It took a day to solve this problem. . . .
Train the code well, change a machine, and report an error.
I thought it was caused by cuda11. I was worried that the cuda version and the pytorch version did not match. I reinstalled it, but the result was not resolved.
Problem phenomenon:
raceback (most recent call last):
File "train.py", line 100, in <module>
main(opt)
File "train.py", line 71, in main
……
File "/home/xxxx/.local/lib/python3.8/site-packages/torch/nn/modules/conv.py", line 395, in _conv_forward
return F.conv2d(input, weight, bias, self.stride,
RuntimeError: cuDNN error: CUDNN_STATUS_INTERNAL_ERROR
You can try to repro this exception using the following code snippet. If that doesn't trigger the error, please include your original repro script when reporting this issue.
import torch
torch.backends.cuda.matmul.allow_tf32 = True
torch.backends.cudnn.benchmark = True
torch.backends.cudnn.deterministic = False
torch.backends.cudnn.allow_tf32 = True
data = torch.randn([1, 64, 80, 144], dtype=torch.float, device='cuda', requires_grad=True)
net = torch.nn.Conv2d(64, 64, kernel_size=[3, 3], padding=[1, 1], stride=[1, 1], dilation=[1, 1], groups=1)
net = net.cuda().float()
out = net(data)
out.backward(torch.randn_like(out))
torch.cuda.synchronize()
ConvolutionParams
data_type = CUDNN_DATA_FLOAT
padding = [1, 1, 0]
stride = [1, 1, 0]
dilation = [1, 1, 0]
groups = 1
deterministic = false
allow_tf32 = true
input: TensorDescriptor 0xaa030590
type = CUDNN_DATA_FLOAT
nbDims = 4
dimA = 1, 64, 80, 144,
strideA = 737280, 11520, 144, 1,
output: TensorDescriptor 0xaa0d6560
type = CUDNN_DATA_FLOAT
nbDims = 4
dimA = 1, 64, 80, 144,
strideA = 737280, 11520, 144, 1,
weight: FilterDescriptor 0xaa0d0360
type = CUDNN_DATA_FLOAT
tensor_format = CUDNN_TENSOR_NCHW
nbDims = 4
dimA = 64, 64, 3, 3,
Pointer addresses:
input: 0x567e50000
output: 0x568120000
weight: 0x550a2da00
Save the cuda prompt to a file,
import torch
torch.backends.cuda.matmul.allow_tf32 = True
torch.backends.cudnn.benchmark = True
torch.backends.cudnn.deterministic = False
torch.backends.cudnn.allow_tf32 = True
data = torch.randn([1, 64, 80, 144], dtype=torch.float, device='cuda', requires_grad=True)

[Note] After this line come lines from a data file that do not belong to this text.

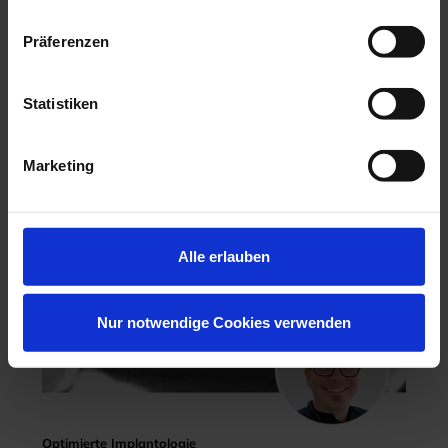
Hochästhetisches, nichtinvasives Veneering
Präferenzen
06.11.26 - 07.11.26
Köln
Statistiken
Keine freien Plätze
Dr. Hanni Lohmar
Marketing
Alle erlauben
Nur notwendige Cookies verwenden
Optimierte Implantologie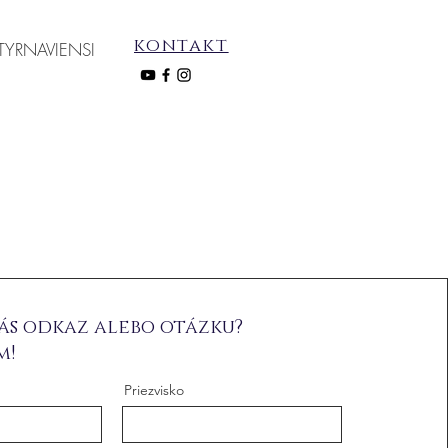
kontakt
TYRNAVIENSI
ás odkaz alebo otázku?
m!
Priezvisko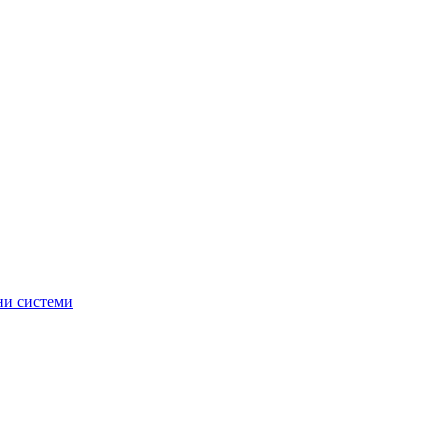
ни системи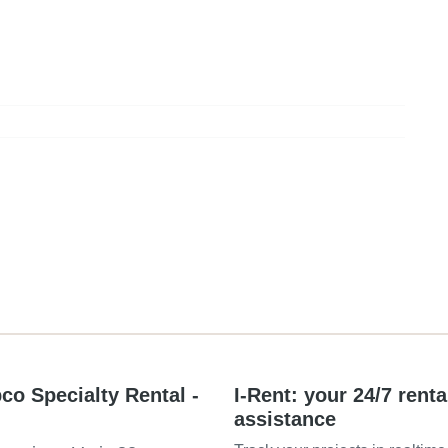
co Specialty Rental -
I-Rent: your 24/7 renta
assistance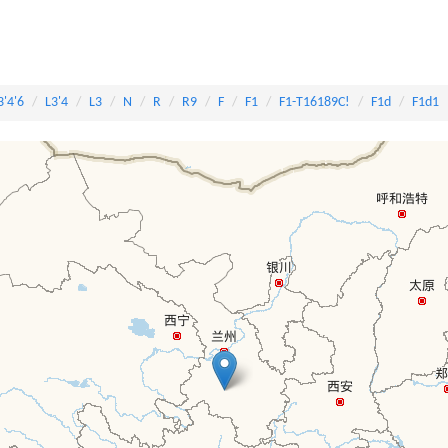
3'4'6
L3'4
L3
N
R
R9
F
F1
F1-T16189C!
F1d
F1d1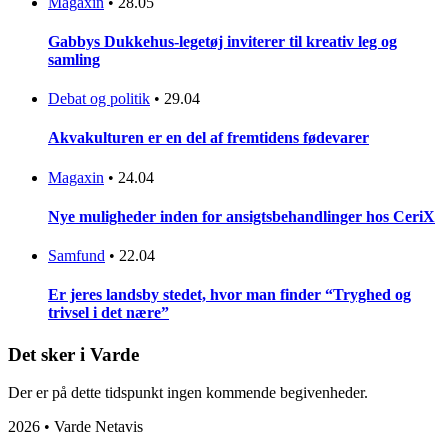
Magaxin
•
28.05
Gabbys Dukkehus-legetøj inviterer til kreativ leg og
samling
Debat og politik
•
29.04
Akvakulturen er en del af fremtidens fødevarer
Magaxin
•
24.04
Nye muligheder inden for ansigtsbehandlinger hos CeriX
Samfund
•
22.04
Er jeres landsby stedet, hvor man finder “Tryghed og
trivsel i det nære”
Det sker i Varde
Der er på dette tidspunkt ingen kommende begivenheder.
2026 • Varde Netavis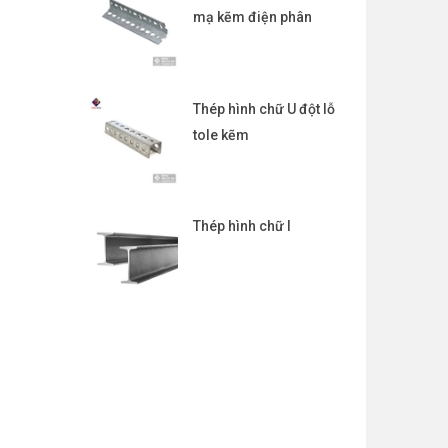
mạ kẽm điện phân
Thép hình chữ U đột lỗ
tole kẽm
Thép hình chữ I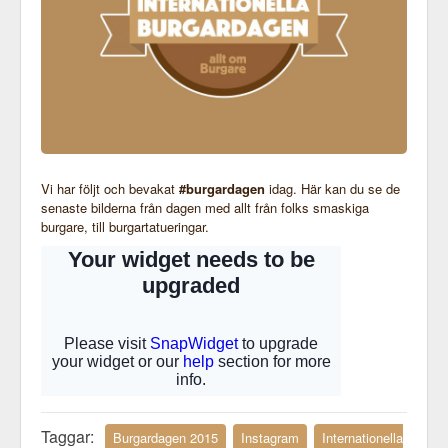
Vi har följt och bevakat
#burgardagen
idag. Här kan du se de
senaste bilderna från dagen med allt från folks smaskiga
burgare, till burgartatueringar.
Taggar:
Burgardagen 2015
Instagram
Internationella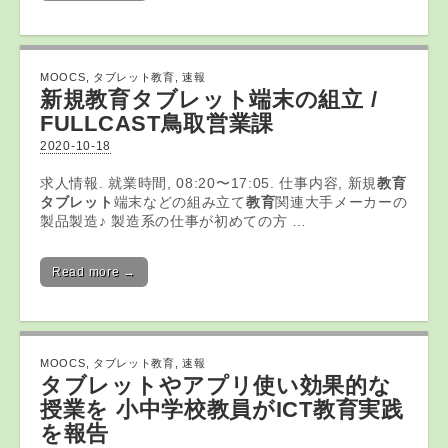
MOOCS
,
タブレット教育
,
速報
新規
教育タブレット
端末の組立 /
FULLCAST鳥取営業課
2020-10-18
求人情報. 就業時間, 08:20〜17:05. 仕事内容, 新規
教育
タブレット
端末などの組み立て
教育
関連大手メーカーの
製品製造♪ 製造系の仕事が初めての方 …
Read more →
MOOCS
,
タブレット教育
,
速報
タブレット
やアプリ使い効果的な
授業を 小中学校教員がICT
教育
実践
を報告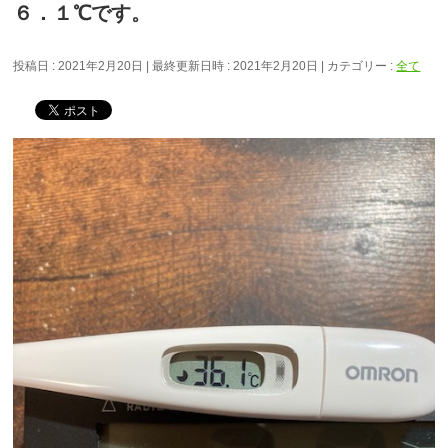
６．１℃です。
投稿日 : 2021年2月20日
最終更新日時 : 2021年2月20日
カテゴリー :
全て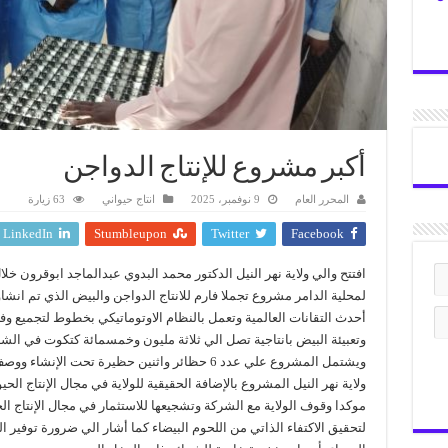
أكبر مشروع للإنتاج الدواجن
المحرر العام
9 نوفمبر، 2025
انتاج حيواني
63 زيارة
LinkedIn
Stumbleupon
Twitter
Facebook
افتتح والي ولاية نهر النيل الدكتور محمد البدوي عبدالماجد ابوقرون خلال
لمحلية الدامر مشروع تجملا فارم للانتاج الدواجن والبيض الذي تم انشا
أحدث التقانات العالمية وتعمل بالنظام الاوتوماتيكي بخطوط لتجميع 
وتعبيئة البيض بانتاجية تصل الي ثلاثة مليون وخمسمائة كتكوت في الش
ويشتمل المشروع علي عدد 6 حظائر واثنين حظيرة تحت الإنشاء 
ولاية نهر النيل المشروع بالإضافة الحقيقية للولاية في مجال الإنتاج الحي
موكدا وقوف الولاية مع الشركة وتشجيعها للاستثمار في مجال الإنتاج ال
لتحقيق الاكتفاء الذاتي من اللحوم البيضاء كما أشار الي ضرورة توفير ا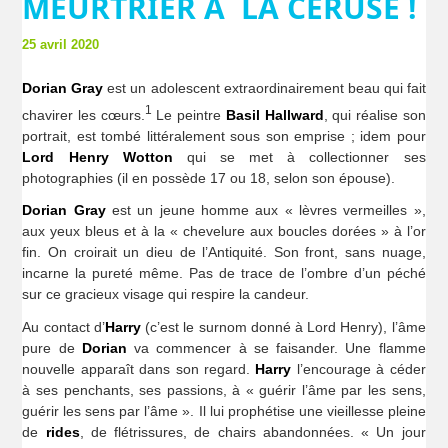
MEURTRIER À LA CÉRUSE !
25 avril 2020
Dorian Gray
est un adolescent extraordinairement beau qui fait
1
chavirer les cœurs.
Le peintre
Basil Hallward
, qui réalise son
portrait, est tombé littéralement sous son emprise ; idem pour
Lord Henry Wotton
qui se met à collectionner ses
photographies (il en possède 17 ou 18, selon son épouse).
Dorian Gray
est un jeune homme aux « lèvres vermeilles »,
aux yeux bleus et à la « chevelure aux boucles dorées » à l’or
fin. On croirait un dieu de l’Antiquité. Son front, sans nuage,
incarne la pureté même. Pas de trace de l’ombre d’un péché
sur ce gracieux visage qui respire la candeur.
Au contact d’
Harry
(c’est le surnom donné à Lord Henry), l’âme
pure de
Dorian
va commencer à se faisander. Une flamme
nouvelle apparaît dans son regard.
Harry
l’encourage à céder
à ses penchants, ses passions, à « guérir l’âme par les sens,
guérir les sens par l’âme ». Il lui prophétise une vieillesse pleine
de
rides
, de flétrissures, de chairs abandonnées. « Un jour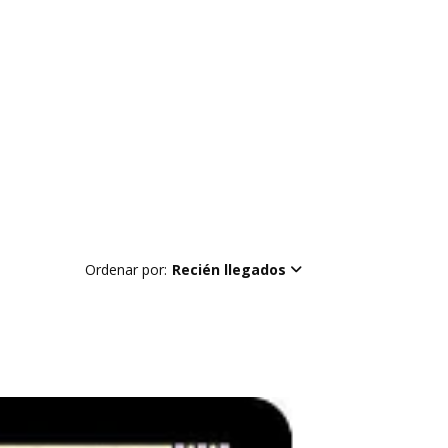
Ordenar por:
Recién llegados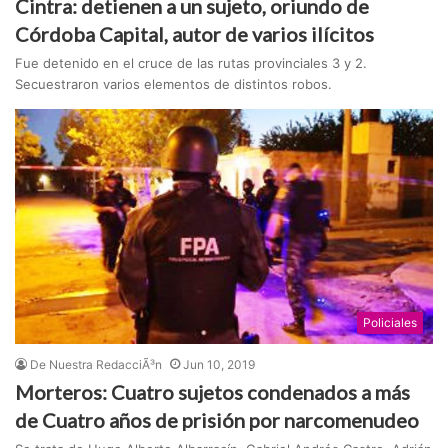
Cintra: detienen a un sujeto, oriundo de
Córdoba Capital, autor de varios ilícitos
Fue detenido en el cruce de las rutas provinciales 3 y 2.
Secuestraron varios elementos de distintos robos.
Policiales
De Nuestra RedacciÃ³n
Jun 10, 2019
Morteros: Cuatro sujetos condenados a más
de Cuatro años de prisión por narcomenudeo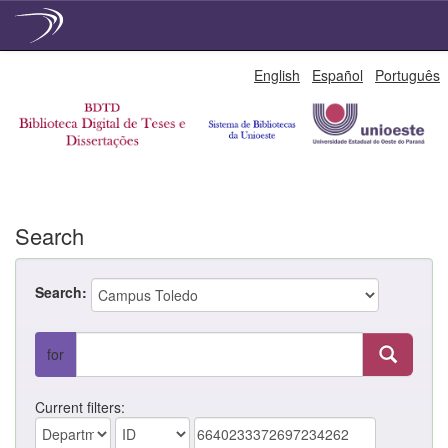
Skip
English
Español
Português
navigation
Search
Search:
for
Current filters: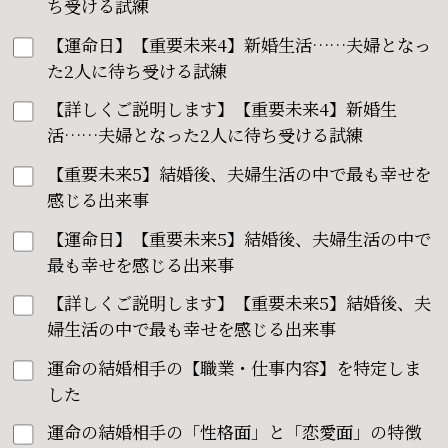
ち受ける試練
【運命日】【重要未来4】新婚生活……夫婦となっ
た2人に待ち受ける試練
【詳しくご説明します】【重要未来4】新婚生
活……夫婦となった2人に待ち受ける試練
【重要未来5】結婚後、夫婦生活の中で最も幸せを
感じる出来事
【運命日】【重要未来5】結婚後、夫婦生活の中で
最も幸せを感じる出来事
【詳しくご説明します】【重要未来5】結婚後、夫
婦生活の中で最も幸せを感じる出来事
運命の結婚相手の【職業・仕事内容】を特定しま
した
運命の結婚相手の「性格面」と「恋愛面」の特徴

net = torch.nn.Conv2d(64, 64, kernel_size=[3, 3], padding=[1, 1], stride=[1, 1], dilation=[1, 1], groups=1)
net = net.cuda().float()
out = net(data)
out.backward(torch.randn_like(out))
torch.cuda.synchronize()
Then python runs it, it will report the same error, and then select the switch to make adjustments, and try again to see if it still reports the error.
For my code, modifying the following items will work.
torch.backends.cudnn.benchmark = False
Then put this in front of the problematic code.